The more contagious UK variant, first discovered in Ireland on Christmas Day, “had a very significant impact [on] growth in cases because it is believed to be between 50% and 70% more transferable, ”the spokesman added.
About 40% of Ireland’s recent positive cases of Covid-19 are caused by the more contagious UK variant, Cillian De Gascun, director of the National Virus Reference Laboratory, said in a statement on Monday.
From 18 December, Irish households were allowed to mingle with up to two others, despite other European countries canceling Christmas gatherings.
More than 54,000 people flew into the Republic of Ireland between December 21 and January 3, according to the Department of Justice.
“There was no properly controlled isolation system in place,” Gabriel Scally, president of epidemiology and public health at the Royal Society of Medicine, told CNN by telephone Tuesday. “Ireland and Britain are failed islands in Covid terms when you look at others. There was an understandable desire for normality during Christmas after a hard year; but the virus does not know.”

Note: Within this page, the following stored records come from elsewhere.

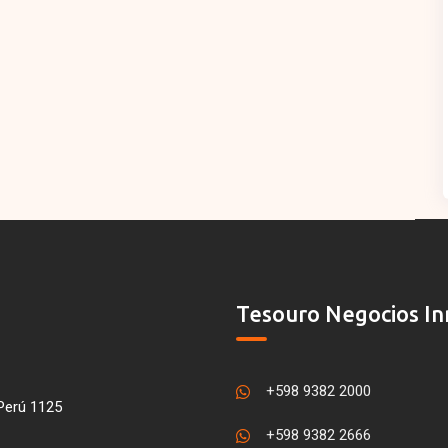
Tesouro Negocios In
+598 9382 2000
Perú 1125
+598 9382 2666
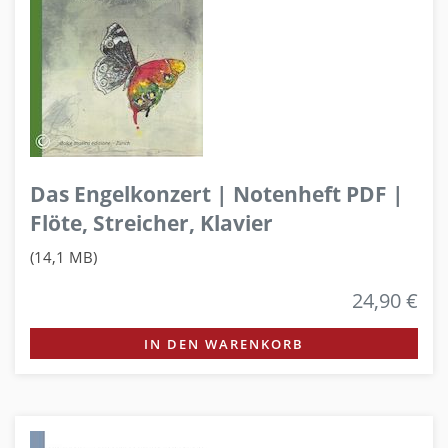
Das Engelkonzert | Notenheft PDF |
Flöte, Streicher, Klavier
(14,1 MB)
24,90 €
IN DEN WARENKORB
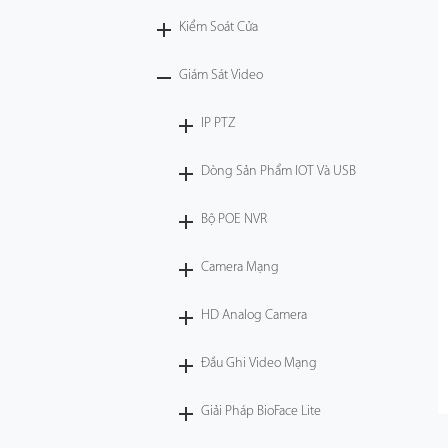
Kiểm Soát Cửa
Công Nghệ
Giám Sát Video
Hỗ Trợ
IP PTZ
Dòng Sản Phẩm IOT Và USB
Bộ POE NVR
Camera Mạng
HD Analog Camera
Đầu Ghi Video Mạng
Giải Pháp BioFace Lite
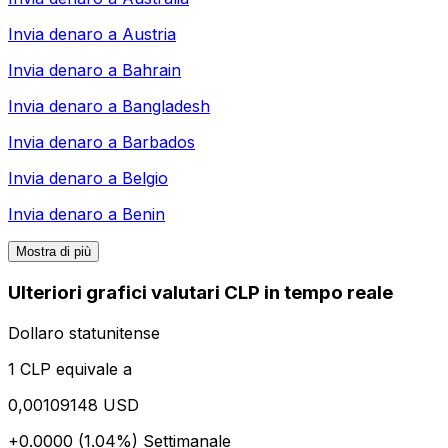
Invia denaro a
Austria
Invia denaro a
Bahrain
Invia denaro a
Bangladesh
Invia denaro a
Barbados
Invia denaro a
Belgio
Invia denaro a
Benin
Mostra di più
Ulteriori grafici valutari CLP in tempo reale
Dollaro statunitense
1 CLP equivale a
0,00109148 USD
+0.0000 (1.04%)
Settimanale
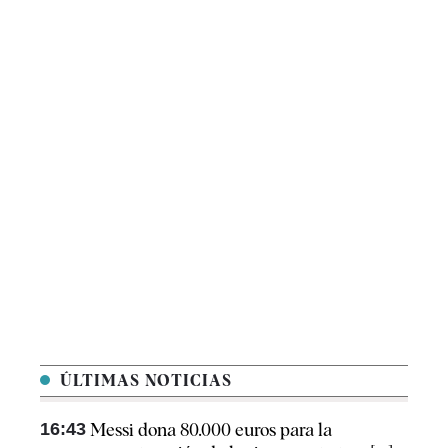
ÚLTIMAS NOTICIAS
16:43
Messi dona 80.000 euros para la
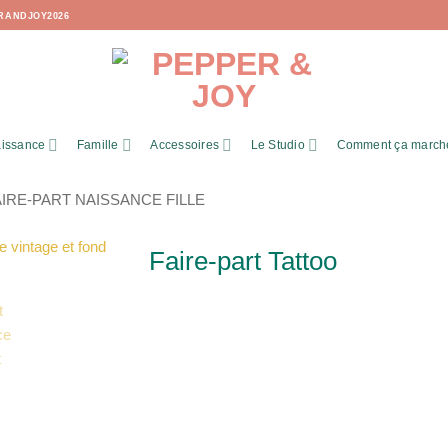
RANDJOY2026
issance
Famille
Accessoires
Le Studio
Comment ça march
AIRE-PART NAISSANCE FILLE
Faire-part Tattoo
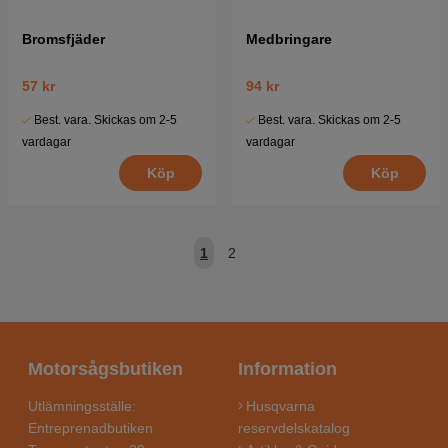
Bromsfjäder
Medbringare
57 kr
94 kr
Best. vara. Skickas om 2-5
Best. vara. Skickas om 2-5
vardagar
vardagar
Köp
Köp
1
2
Motorsågsbutiken
Information
Utlämningsställe:
Husqvarna
Entreprenadbutiken
reservdelskatalog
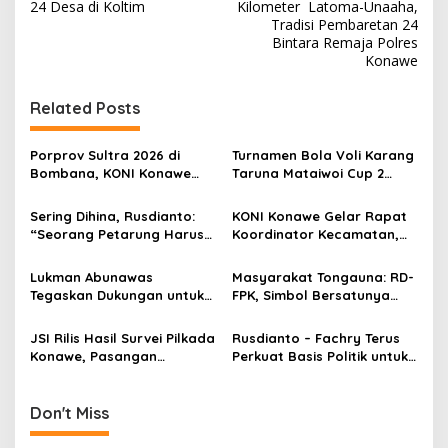
a
24 Desa di Koltim
Kilometer Latoma-Unaaha,
v
Tradisi Pembaretan 24
Bintara Remaja Polres
i
Konawe
g
Related Posts
a
s
Porprov Sultra 2026 di
Turnamen Bola Voli Karang
i
Bombana, KONI Konawe
Taruna Mataiwoi Cup 2
p
Tegaskan Atlet Tak Boleh
Resmi Dibuka, KONI Konawe
Membela Daerah Lain
Dukung Penuh Pembinaan
Sering Dihina, Rusdianto:
KONI Konawe Gelar Rapat
o
Atlet Muda
“Seorang Petarung Harus
Koordinator Kecamatan,
s
Kuat, Tidak Boleh Cengeng
Fokus Sambut Porprov
2026
Lukman Abunawas
Masyarakat Tongauna: RD-
Tegaskan Dukungan untuk
FPK, Simbol Bersatunya
Rusdianto-Fachry di
Kekuatan dari Dua Belahan
Pilkada Konawe
Konawe
JSI Rilis Hasil Survei Pilkada
Rusdianto – Fachry Terus
Konawe, Pasangan
Perkuat Basis Politik untuk
Rusdianto-Fachry Puncaki
Pilkada Konawe 2024
Elektabilitas
Don't Miss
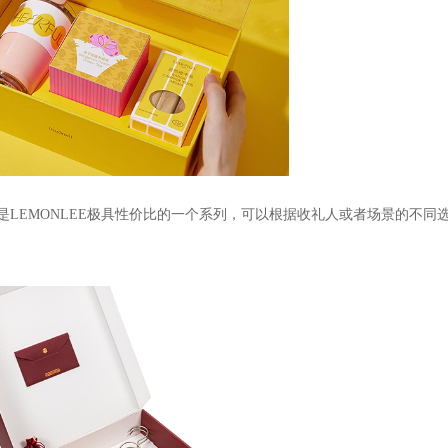
是
LEMONLEE
极具性价比的一个系列，可以根据收礼人或者场景的不同
。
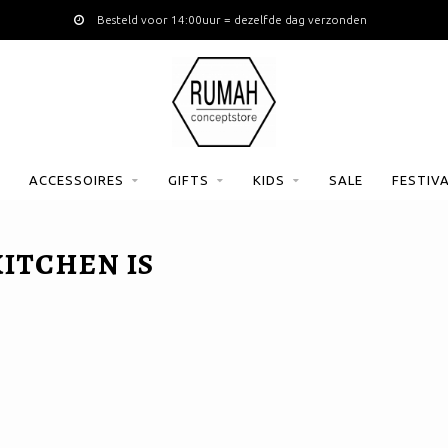
Besteld voor 14:00uur = dezelfde dag verzonden
ACCESSOIRES
GIFTS
KIDS
SALE
FESTIV
ITCHEN IS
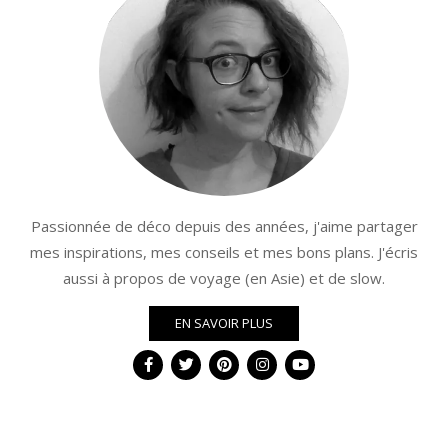
Passionnée de déco depuis des années, j'aime partager
mes inspirations, mes conseils et mes bons plans. J'écris
aussi à propos de voyage (en Asie) et de slow.
EN SAVOIR PLUS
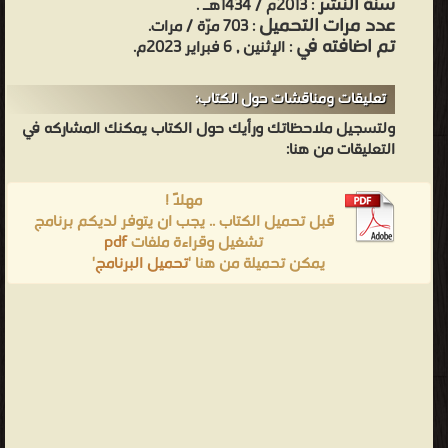
سنة النشر
: 2013م / 1434هـ .
من كتب الروايات والقصص - مكتبة القصص والروايات والمجلّات.
عدد مرات التحميل
: 703 مرّة / مرات.
تم اضافته في
: الإثنين , 6 فبراير 2023م.
تعليقات ومناقشات حول الكتاب:
ولتسجيل ملاحظاتك ورأيك حول الكتاب يمكنك المشاركه في
التعليقات من هنا:
مهلاً !
قبل تحميل الكتاب .. يجب ان يتوفر لديكم برنامج
تشغيل وقراءة ملفات
pdf
يمكن تحميلة من هنا '
تحميل البرنامج
'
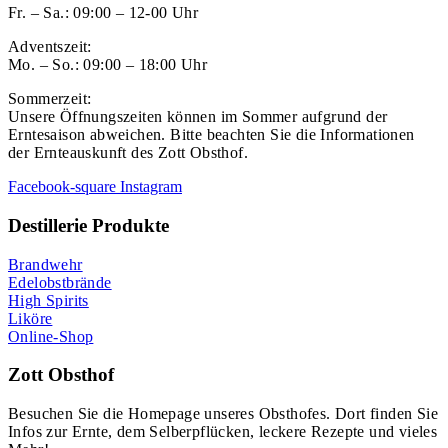
Fr. – Sa.: 09:00 – 12-00 Uhr
Adventszeit:
Mo. – So.: 09:00 – 18:00 Uhr
Sommerzeit:
Unsere Öffnungszeiten können im Sommer aufgrund der
Erntesaison abweichen. Bitte beachten Sie die Informationen
der Ernteauskunft des Zott Obsthof.
Facebook-square
Instagram
Destillerie Produkte
Brandwehr
Edelobstbrände
High Spirits
Liköre
Online-Shop
Zott Obsthof
Besuchen Sie die Homepage unseres Obsthofes. Dort finden Sie
Infos zur Ernte, dem Selberpflücken, leckere Rezepte und vieles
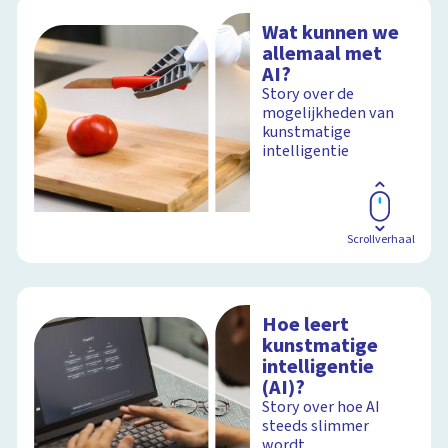
Wat kunnen we
allemaal met
AI?
Story over de
mogelijkheden van
kunstmatige
intelligentie
Scrollverhaal
Hoe leert
kunstmatige
intelligentie
(AI)?
Story over hoe AI
steeds slimmer
wordt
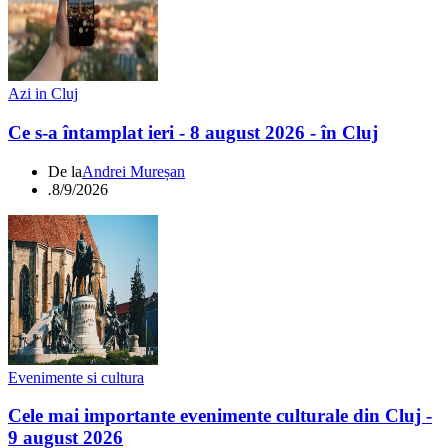
Azi in Cluj
Ce s-a întamplat ieri - 8 august 2026 - în Cluj
De la
Andrei Mureșan
.
8/9/2026
Evenimente si cultura
Cele mai importante evenimente culturale din Cluj -
9 august 2026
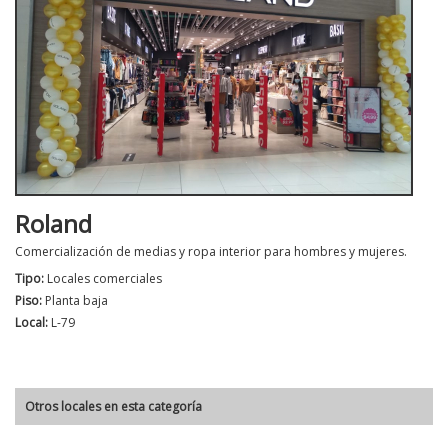
Roland
Comercialización de medias y ropa interior para hombres y mujeres.
Tipo:
Locales comerciales
Piso:
Planta baja
Local:
L-79
Otros locales en esta categoría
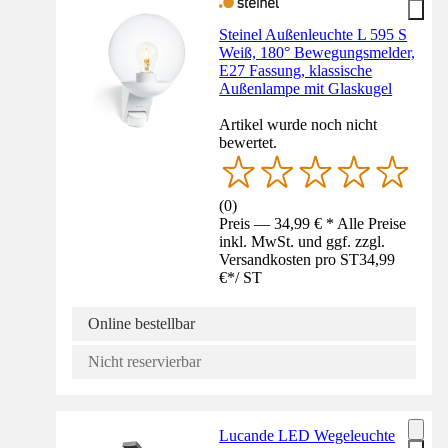
Steinel Außenleuchte L 595 S
Weiß, 180° Bewegungsmelder,
E27 Fassung, klassische
Außenlampe mit Glaskugel
Artikel wurde noch nicht
bewertet.
(
0
)
Preis — 34,99 € * Alle Preise
inkl. MwSt. und ggf. zzgl.
Versandkosten pro ST
34,99
€
*
/
ST
Online bestellbar
Nicht reservierbar
Lucande LED Wegeleuchte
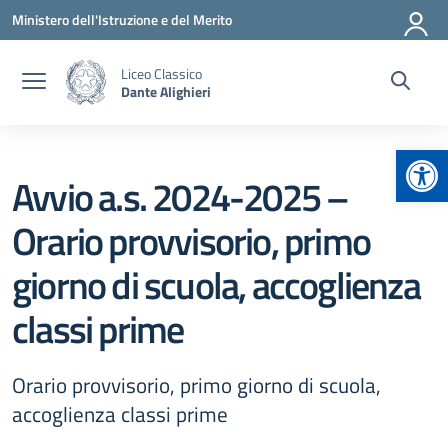
Vai ai contenuti
Vai al menu di navigazione
Vai al footer
Ministero dell'Istruzione e del Merito
Liceo Classico
Dante Alighieri
Apr
Avvio a.s. 2024-2025 –
Orario provvisorio, primo
giorno di scuola, accoglienza
classi prime
Orario provvisorio, primo giorno di scuola,
accoglienza classi prime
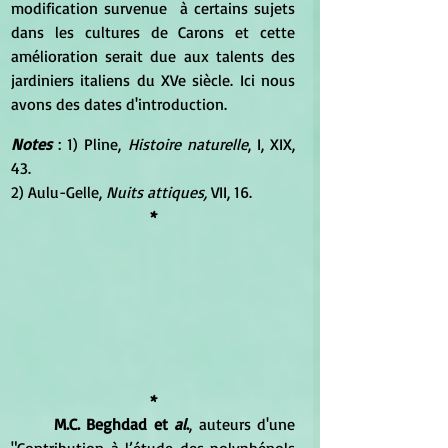
modification survenue  à certains sujets 
dans les cultures de Carons et cette 
amélioration serait due aux talents des 
jardiniers italiens du XVe siècle. Ici nous 
avons des dates d'introduction.
Notes
 : 1) Pline, 
Histoire naturelle
, I, XIX, 
43.
2) Aulu-Gelle, 
Nuits attiques,
 VII, 16.
*
*
M.C. Beghdad et 
al
.
, auteurs d'une 
"Contribution à l’étude des polyphénols 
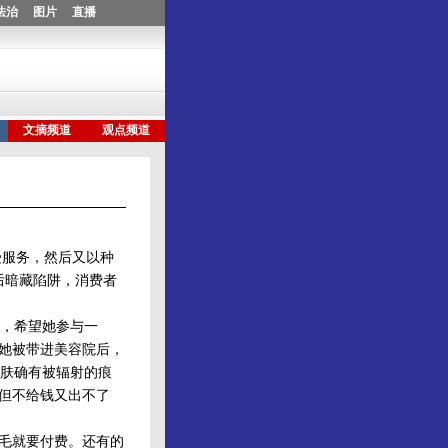
受服务，然后又以种
后暗藏陷阱，消费者
，希望她参与一
。她被带进美容院后，
肤确有被辐射的痕
，但不给钱又出不了
毛就要付费。还有的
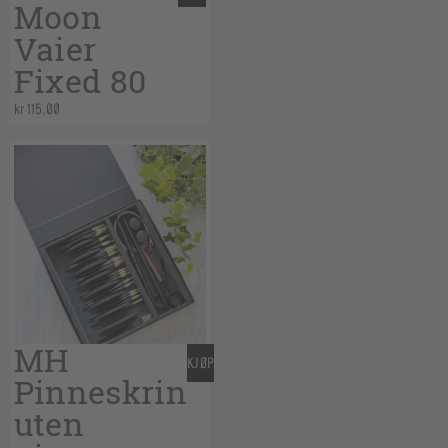
Moon
Vaier
Fixed 80
kr
115,00
MH
KJØP
Pinneskrin
uten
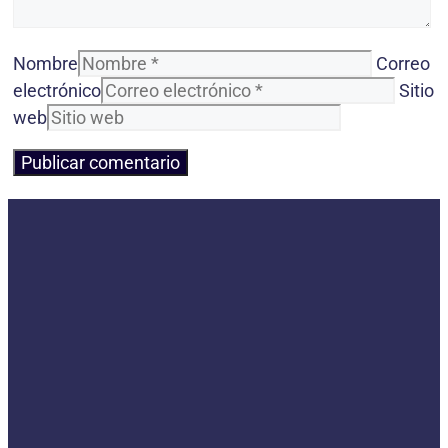
Nombre
Correo
electrónico
Sitio
web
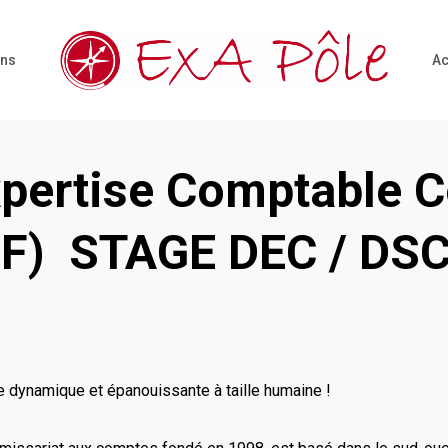
ons
Ac
xpertise Comptable 
/F)
STAGE DEC / DS
ure dynamique et épanouissante à taille humaine !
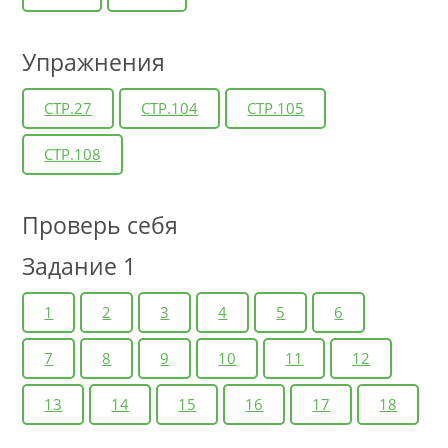
Упражнения
СТР.27
СТР.104
СТР.105
СТР.108
Проверь себя
Задание 1
1
2
3
4
5
6
7
8
9
10
11
12
13
14
15
16
17
18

Ireland closed restaurants, pubs serving food and some shops on Christmas Eve, and has since further tightened its lockdown measures – including the closure of non-essential construction sites, schools and childcare services.
There are currently 1,582 Covid-19 patients hospitalized in Ireland, of whom 146 are in intensive care, just after the spring peak of 155, according to the health department.
“We know that admissions will take place a few weeks after a confirmed case is reported and mortality after that again,” Ireland chief medical officer Tony Holohan said in a statement on Monday. “This means that we are unfortunately set for a period in which the situation in our hospitals will get worse before it gets better.”
Ireland has only five intensive beds per. 100,000 people, much lower than the OECD22 average of 12 according to OECD data.
So far, the country has reported a total of more than 152,000 cases of Covid-19 and 2,352 deaths, according to a Johns Hopkins University figure.
As for the recent rise, the tools to tackle “this accelerated growth rate” are in the hands of Ireland, according to Nolan, chair of NPHET’s Irish Epidemiological Modeling Advisory Group.
He added that he hoped the current measures would “significantly suppress the transmission of the virus.”